Her position on the ACA was relatively consistent throughout the congressional campaign. Speaking before a supportive audience in December of last year, Sink explained that the ACA roll-out was a “disaster” and the president “failed us.” However, she believes in the principle that all Americans should have access to health insurance and the ACA is an irreplaceable step in that direction. “We cannot go back to where we before,” Sink insisted to applause.
“The heart of the campaign against her by Republican David Jolly and his allies is that Sink supports Obamacare, while Jolly would repeal it,” Tampa Bay Times political editor Adam Smith reported in February. “Virtually every TV ad and mailer criticizing Sink mentions the law, and virtually every candidate and operative working on congressional campaigns is watching the Sink-Jolly race for lessons on how to approach November.”
“Her campaign volunteers also have delivered doughnut holes to the Jolly campaign, a stunt aimed at highlighting how repealing the law would reinstate Medicare’s prescription drug doughnut hole,” the report continued. Even White House Press Sec. Jay Carney expressed the presidnet’s support for Sink and her anti-repeal message.
If there was a singular issue on which the special election in Florida’s 13th turned, it was the debate over the value of the repeal of the ACA. What’s more, the pro-repeal message won in spite of the flawed nature of the messenger.

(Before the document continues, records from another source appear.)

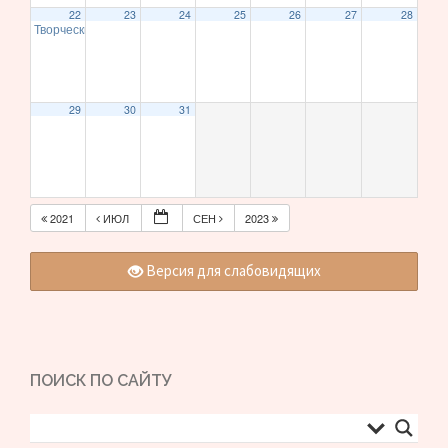
22
23
24
25
26
27
28
Творческий вечер Юрия Буянкина (6+)
19:00
29
30
31
2021
ИЮЛ
СЕН
2023
Версия для слабовидящих
ПОИСК ПО САЙТУ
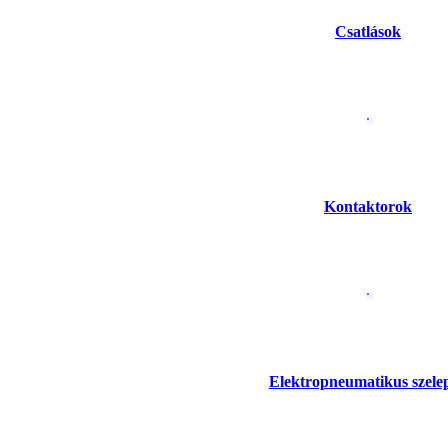
Csatlások
Kontaktorok
Elektropneumatikus szele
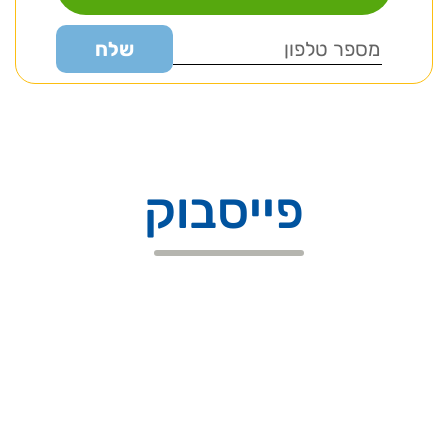
פייסבוק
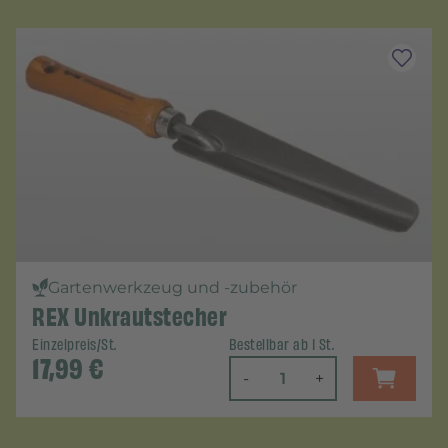
Gartenwerkzeug und -zubehör
REX Unkrautstecher
Einzelpreis/St.
Bestellbar ab 1 St.
17,99
€
-
+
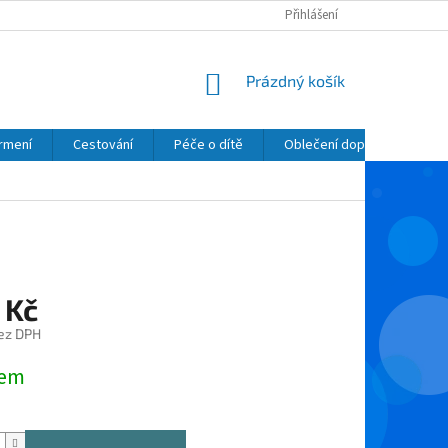
Přihlášení
NÁKUPNÍ
Prázdný košík
KOŠÍK
krmení
Cestování
Péče o dítě
Oblečení dopňky kosmetik
 Kč
ez DPH
dem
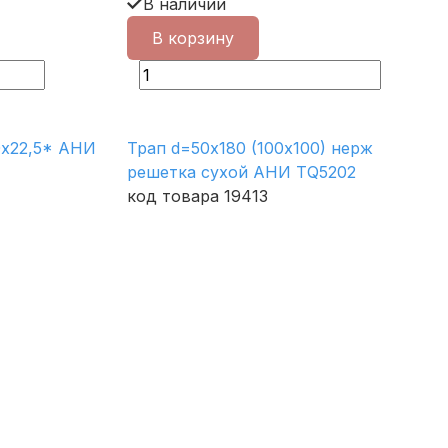
В наличии
В корзину
0х22,5* АНИ
Трап d=50х180 (100х100) нерж
решетка сухой АНИ ТQ5202
код товара 19413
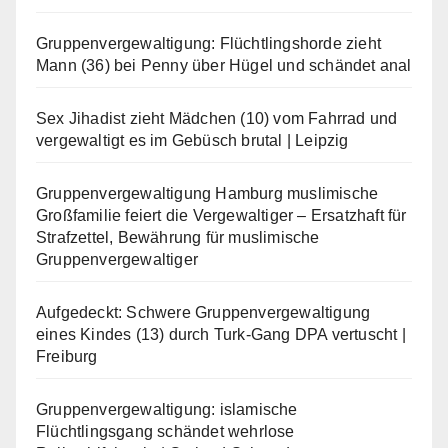
Gruppenvergewaltigung: Flüchtlingshorde zieht
Mann (36) bei Penny über Hügel und schändet anal
Sex Jihadist zieht Mädchen (10) vom Fahrrad und
vergewaltigt es im Gebüsch brutal | Leipzig
Gruppenvergewaltigung Hamburg muslimische
Großfamilie feiert die Vergewaltiger – Ersatzhaft für
Strafzettel, Bewährung für muslimische
Gruppenvergewaltiger
Aufgedeckt: Schwere Gruppenvergewaltigung
eines Kindes (13) durch Turk-Gang DPA vertuscht |
Freiburg
Gruppenvergewaltigung: islamische
Flüchtlingsgang schändet wehrlose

Sink lost to a Republican who should have logically underperformed a generic Republican. Jolly, a 41-year-old lobbyist and Washington insider in the midst of a divorce (who is presently dating a 27-year-old former coworker of Jolly’s) represented the perfect candidate from a Democratic perspective. In theory, he should have been easily framed, polarized, and made toxic. It did not turn out that way.
Special congressional elections are notoriously unpredictable and are almost never indicative of one party’s future performance. But that does not mean there are no lessons to be learned from this latest contest, and one of them is the fact that Democrats ran a campaign against repealing the ACA and lost in a swing district that repeatedly sent a Republican to Congress but voted for Barack Obama twice. Democratic partisans who support the ACA will, and have, attempted to give wavering Democrats a pep talk, but office holders are far more responsive to election results than the pronouncements of pundits.
Make no mistake, last night’s results in Florida’s 13th congressional district put the Democrats’ anti-repeal message on the ropes.